Berl Kutchinsky. | |
Birth Date: | 14 August 1935 |
Birth Place: | Aarhus, Denmark |
Death Place: | Copenhagen, Denmark |
Nationality: | Danish |
Field: | Criminology |
Work Institutions: | University of Copenhagen |
Known For: | Public health effects of pornography |
Berl Kutchinsky (1935 – 1995) was a Danish Professor of Criminology at the University of Copenhagen.[1] He became internationally famous for his studies in the public health effects of pornography.

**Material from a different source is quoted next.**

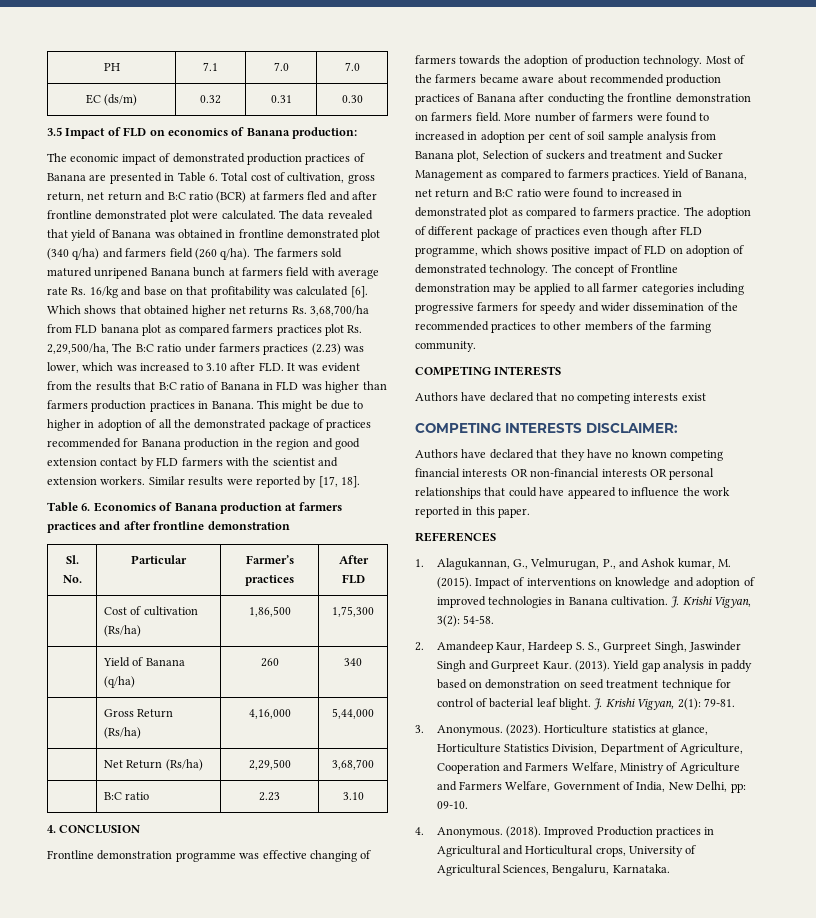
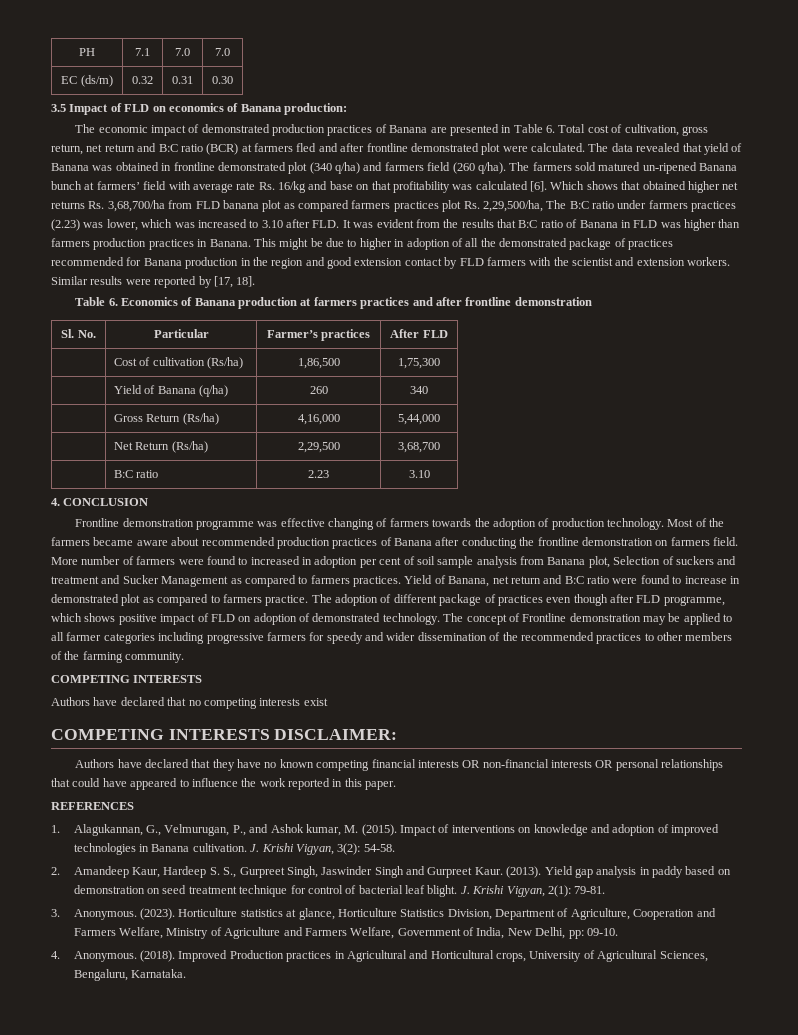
[94,267,149,279] unripened -> [642,162,697,174] un-ripened
[241,267,283,276] farmers -> [96,181,140,190] farmers’
[620,188,670,198] increased -> [684,576,727,584] increase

He was based in Denmark, which in 1969 became the first country to legalize hardcore pornography[2] [3] Sweden followed suit in 1970, and West Germany in 1973.[2] Kutchinsky was therefore in a unique position to study the effect of pornography on a massive scale. Over the next two decades Kutchinsky carried out extensive research into crime statistics in the three countries.[2] His findings were that increased availability of pornography had not led to an increase in sexual violence.[2] He found that the incidence of certain sex crimes had in fact fallen, including rates of child sexual abuse in Denmark.[2]
His first work on the subject, Studies on Pornography and sex crimes in Denmark (1970), was a scientific report ordered by the United States' President's Commission on Obscenity and Pornography. It found that the legalizing of pornography in Denmark had not (as had been expected) resulted in an increase in sex crimes.[4]
In 1980 he helped to draft the law which banned child pornography in Denmark; after which according to him, "Child porn has largely disappeared from Denmark."[1] Berl Kutchinsky's last book, Law, pornography, and crime: The Danish experience, was edited by his colleague Annika Snare and published posthumously in 1999.